Extrait:
Il faut sauver Serge Atlaoui !

Publié le 22 juin 2015 par Sylvainrakotoarison

" Peu avant la guerre de 1914, un assassin dont le crime était particulièrement révoltant (il avait massacré une famille de fermiers avec leurs enfants) fut condamné à mort à Alger. Il s'agissait d'un ouvrier agricole qui avait tué dans une sorte de délire du sang, mais aggravé son cas en volant ses victimes. L'affaire eut un grand retentissement. On estima généralement que la décapitation était une peine trop douce pour un pareil monstre. Telle fut, m'a-t-on dit, l'opinion de mon père que le meurtre des enfants, en particulier, avait indigné. L'une des rares choses que je sache de lui, en tout cas, est qu'il voulut assister à l'exécution, pour la première fois de sa vie. Il se leva dans la nuit pour se rendre sur les lieux du supplice, à l'autre bout de la ville, au milieu d'un grand concours de peuple. Ce qu'il vit, ce matin-là, il n'en a dit rien à personne. Ma mère raconte seulement qu'il rentra en coup de vent, le visage bouleversé, refusa de parler, s'étendit un moment sur le lit et se mit tout d'un coup à vomir. Il venait de découvrir la réalité qui se cachait sous les grandes formules dont on la masquait. Au lieu de penser aux enfants massacrés, il ne pouvait plus penser qu'à ce corps pantelant qu'on venait de jeter sur une planche pour lui couper le cou. Il faut croire que cet acte rituel est bien horrible pour arriver à vaincre l'indignation d'un homme simple et droit et pour qu'un châtiment qu'il estimait cent fois mérité n'ait eu finalement d'autre effet que de lui retourner le cœur. " (Albert Camus, 1957).

C'est tôt ce matin du lundi 22 juin 2015, à cause du décalage horaire, que fut connue la décision de la cour administrative de Jakarta concernant la situation du Français Serge Atlaoui. Son président Ujang Abdullah a annoncé : " Nous rejetons le recours du demandeur. ". Le parquet de Jakarta a par ailleurs affirmé que ce recours était la dernière voie de recours à disposition de Serge Atlaoui. Aucune date n'a été encore arrêtée pour son exécution (il avait déjà échappé de peu à l'exécution le 29 avril 2015), et il semblerait qu'il ne serait pas exécuté avant la fin du ramadan.
Il s'agissait d'un recours fait par Nancy Yuliana, l'une des avocats de Serge Atlaoui, qui avait contesté le refus de la grâce présidentielle.
La position de Serge Atlaoui est donc à ce jour, on ne peut plus effrayante. Il a été condamné à mort pour trafic de drogue. La réalité est tout autre. Il avait accepté un travail illégal (au noir) bien payé (il avait des besoins d'argent) et pensait entretenir (il est soudeur) des machines destinées à la fabrication d'acrylique. Le fait est que ses employeurs étaient des producteurs d'ecstasy. Cela fait presque dix ans qu'il a été arrêté, et après avoir été condamné en première instance puis en appel à la réclusion criminelle à perpétuité, la Cour suprême indonésienne a aggravé sa peine en prononçant contre lui la peine de mort en 29 mai 2007.

Objectif: Recopiez fidèlement le billet sur Serge Atlaoui à partir des mots « C'est tôt ce » et arrêtez-vous après « fin du ramadan. ». Le matériel qui suit provient d'une autre source.

Données:
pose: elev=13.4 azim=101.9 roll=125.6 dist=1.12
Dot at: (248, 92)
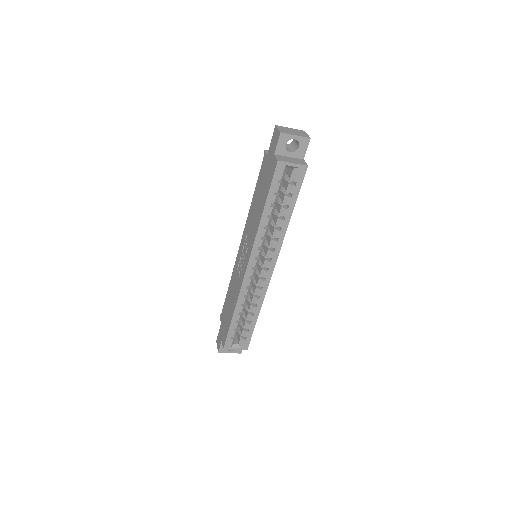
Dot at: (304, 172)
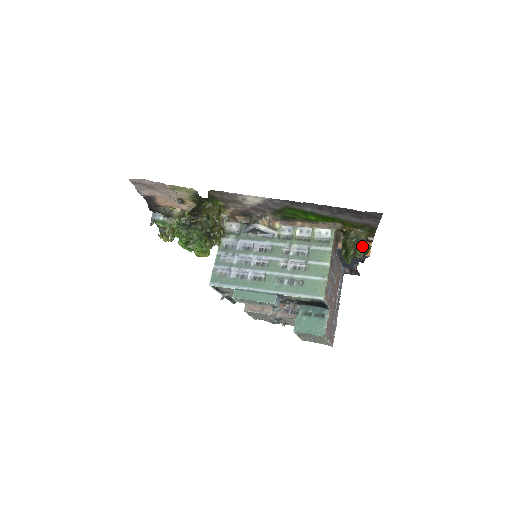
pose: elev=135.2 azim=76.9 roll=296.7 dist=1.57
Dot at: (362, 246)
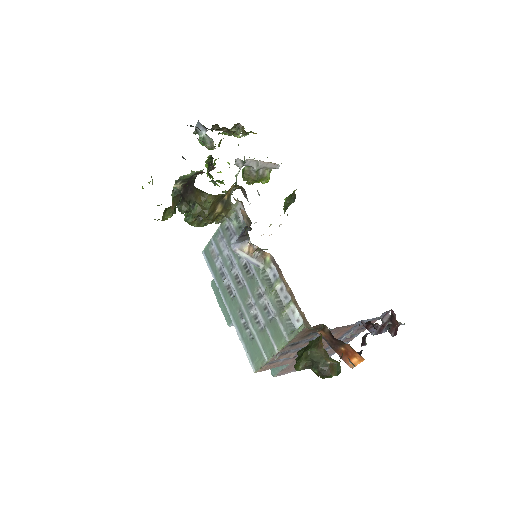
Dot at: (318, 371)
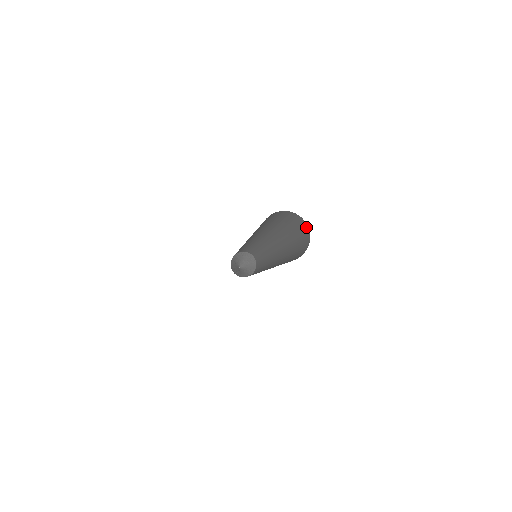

==

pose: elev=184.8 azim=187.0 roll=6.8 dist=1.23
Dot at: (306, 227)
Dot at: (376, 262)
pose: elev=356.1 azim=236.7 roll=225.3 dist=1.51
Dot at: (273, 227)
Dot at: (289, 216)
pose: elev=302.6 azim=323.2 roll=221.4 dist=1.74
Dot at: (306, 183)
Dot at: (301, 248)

Réponse:
C'est tôt ce matin du lundi 22 juin 2015, à cause du décalage horaire, que fut connue la décision de la cour administrative de Jakarta concernant la situation du Français Serge Atlaoui. Son président Ujang Abdullah a annoncé : " Nous rejetons le recours du demandeur. ". Le parquet de Jakarta a par ailleurs affirmé que ce recours était la dernière voie de recours à disposition de Serge Atlaoui. Aucune date n'a été encore arrêtée pour son exécution (il avait déjà échappé de peu à l'exécution le 29 avril 2015), et il semblerait qu'il ne serait pas exécuté avant la fin du ramadan.